§ **EXCERPT PROVIDED**

The Grade II listed building at 10 Trinity Square​ near the Tower of London has been given planning permission to be transformed into a £150m, 121-bedroom hotel and spa by the City of London Corporation​.

US property tycoon Stan Thomas of Thomas Enterprises​ has been working with architect Woods Bagot​ to transform the former headquarters of the Port of London Authority into a luxury hotel aimed at ‘the most high profile corporate executives based in the City of London.’

The 45,000 square metre building will incorporate an additional 30 apartments around a central rotunda well in which a landscaped public garden sits, while an eye-catching curved, glazed roof covers the large, stately ballroom.

Rob Steul, principal at Woods Bagot, said the aim of the project was to restore the building while ‘creating one of the finest hotels in London’.

“Thomas Enterprises and Woods Bagot have been working with English Heritage and the City of London to develop a design which removes unsympathetic sixties extensions and restores the central rotunda space to the building, which was lost during the Blitz,” he said. “This generous central space will become the new heart of the building, and rival the scale of the Reading Room in the Great Court of the British Museum. Upon completion the hotel will be the only one of its kind serving the City and Canary Wharf.”

Trinity Square was most recently used by Willis Insurance as the company’s headquarters, but has been empty since their relocation in 2008. It is the first UK project for Thomas Enterprises, who bought the building in 2006.

§ **PROVIDED DATA**
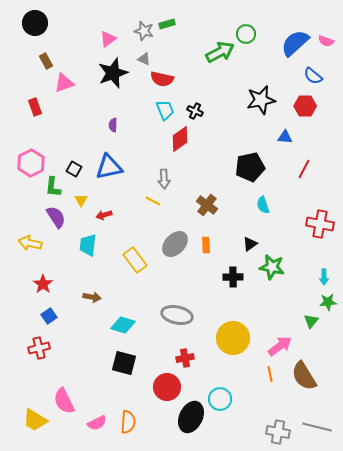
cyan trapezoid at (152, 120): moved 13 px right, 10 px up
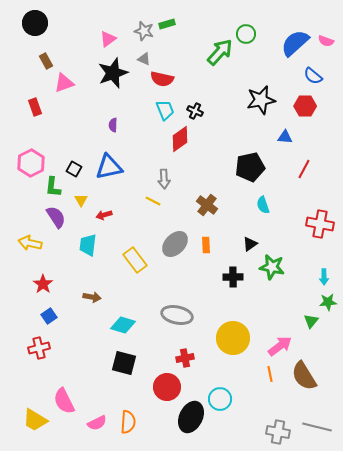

§ **TASK REQUIREMENTS**
[a] Reproduce the Trinity Square passage between "Rob Steul, principal" and "building in 2006.", inclusive, swapping "Blitz" for "Second World War".
[b] Answer these from the Trinity Square passage:
(i) How many bedrooms will the hotel have?
(ii) Which company most recently used the building as its headquarters?
(iii) In what year did Thomas Enterprises buy the building?

§ **SOLVED TASKS**
[a]
Rob Steul, principal at Woods Bagot, said the aim of the project was to restore the building while ‘creating one of the finest hotels in London’.

“Thomas Enterprises and Woods Bagot have been working with English Heritage and the City of London to develop a design which removes unsympathetic sixties extensions and restores the central rotunda space to the building, which was lost during the Second World War,” he said. “This generous central space will become the new heart of the building, and rival the scale of the Reading Room in the Great Court of the British Museum. Upon completion the hotel will be the only one of its kind serving the City and Canary Wharf.”

Trinity Square was most recently used by Willis Insurance as the company’s headquarters, but has been empty since their relocation in 2008. It is the first UK project for Thomas Enterprises, who bought the building in 2006.

[b]
(i) 121
(ii) Willis Insurance
(iii) 2006